These latter would be called upon to ride swiftly and far when
the word came.
CHAPTER XVII
Mr. Trendley Assumes Added Importance
That the rustlers were working under a well organized system was
evident. That they were directed by a master of the game was
ceaselessly beaten into the consciousness of the Association by the
diversity, dash and success of their raids. No one, save the three men
whom they had destroyed, had ever seen them. But, like Tamale Jose,
they had raided once too often.
Mr. Trendley, more familiarly known to men as "Slippery," was the
possessor of a biased conscience, if any at all. Tall, gaunt and
weather-beaten and with coal-black eyes set deep beneath hairless
eyebrows, he was sinister and forbidding.
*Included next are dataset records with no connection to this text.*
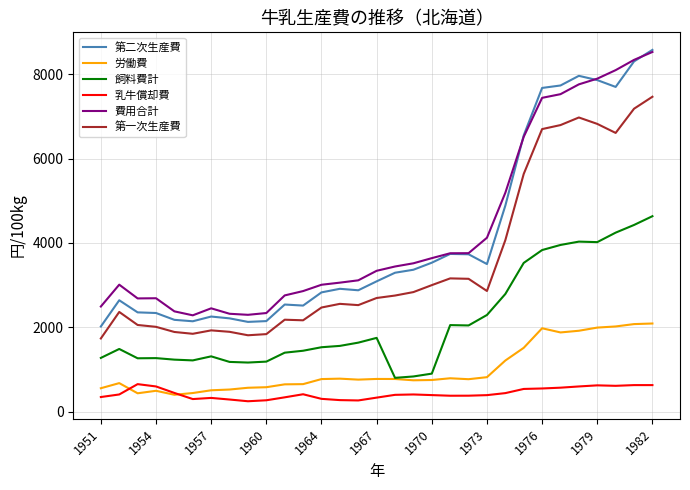

How many distinct data groups are displayed?

6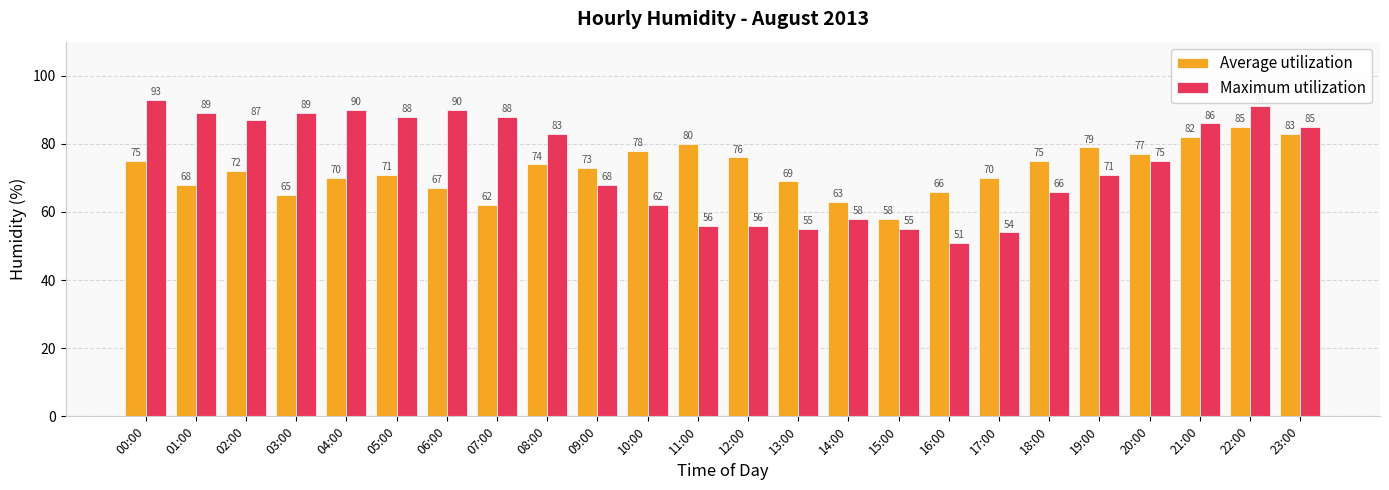

What is the total value across all series at 08:00?

157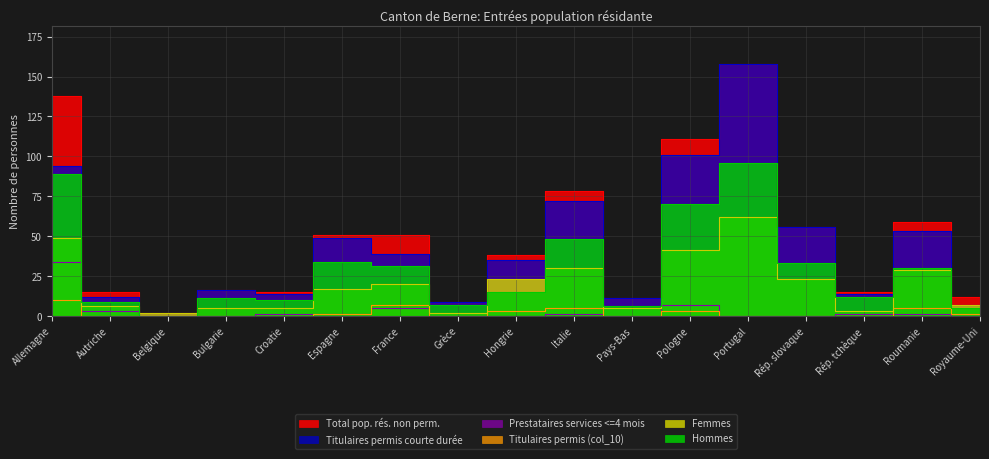

Where is the first local maximum for Femmes?

France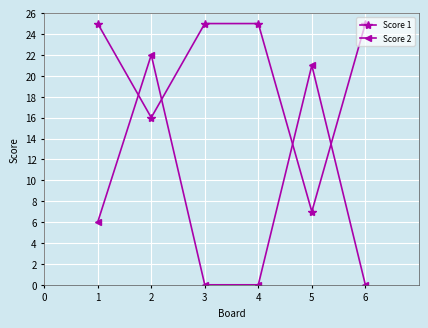

Reading left to right, list all the values displayed in this chart.

Score 1: 25	16	25	25	7	25
Score 2: 6	22	0	0	21	0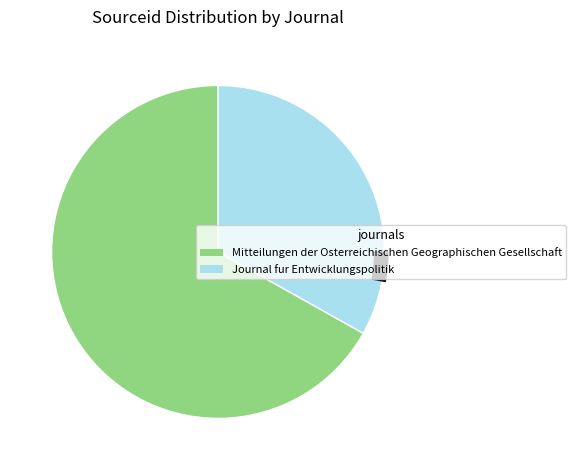

Which slice is the smallest?

Journal fur Entwicklungspolitik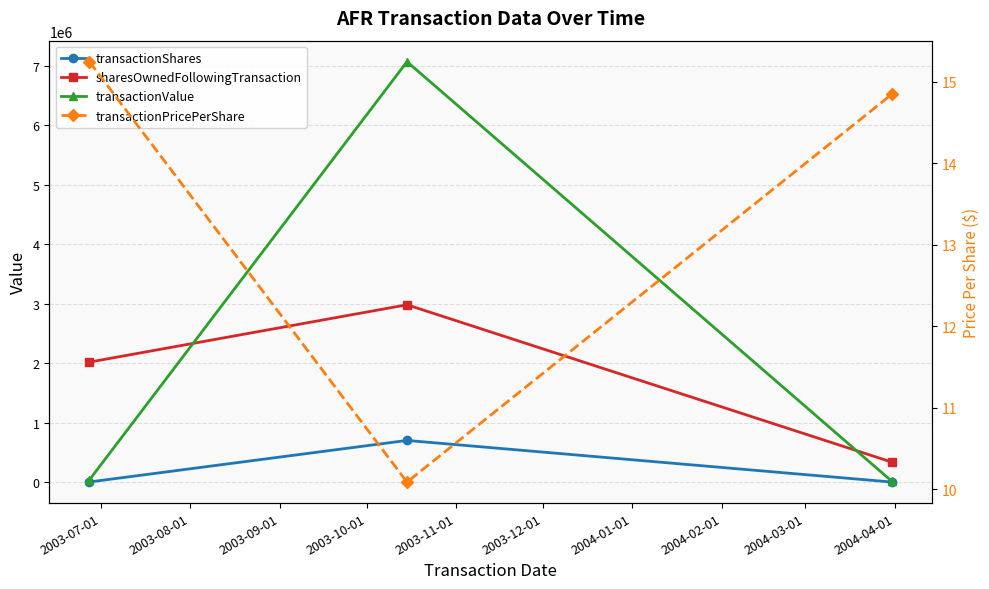

Reading left to right, list all the values displayed in this chart.

transactionShares: 2468.0	700586.0	700.0
sharesOwnedFollowingTransaction: 2017484.0	2981276.0	334690.0
transactionValue: 37629.0	7067735.0	10395.0
transactionPricePerShare: 15.2	10.1	14.8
Into his forty-five years of
existence he had crowded a century of experience, and unsavory rumors
about him existed in all parts of the great West. From Canada to
Mexico and from Sacramento to Westport his name stood for brigandage.
His operations had been conducted with such consummate cleverness that
in all the accusations there was lacking proof.
Only once had he erred, and then in the spirit of pure deviltry and in the
days of youthful folly, and his mistake was a written note. He was even
thought by some to have been concerned in the Mountain Meadow
Massacre; others thought him to have been the leader of the band of
outlaws that had plundered along the Santa Fe Trail in the late `60's.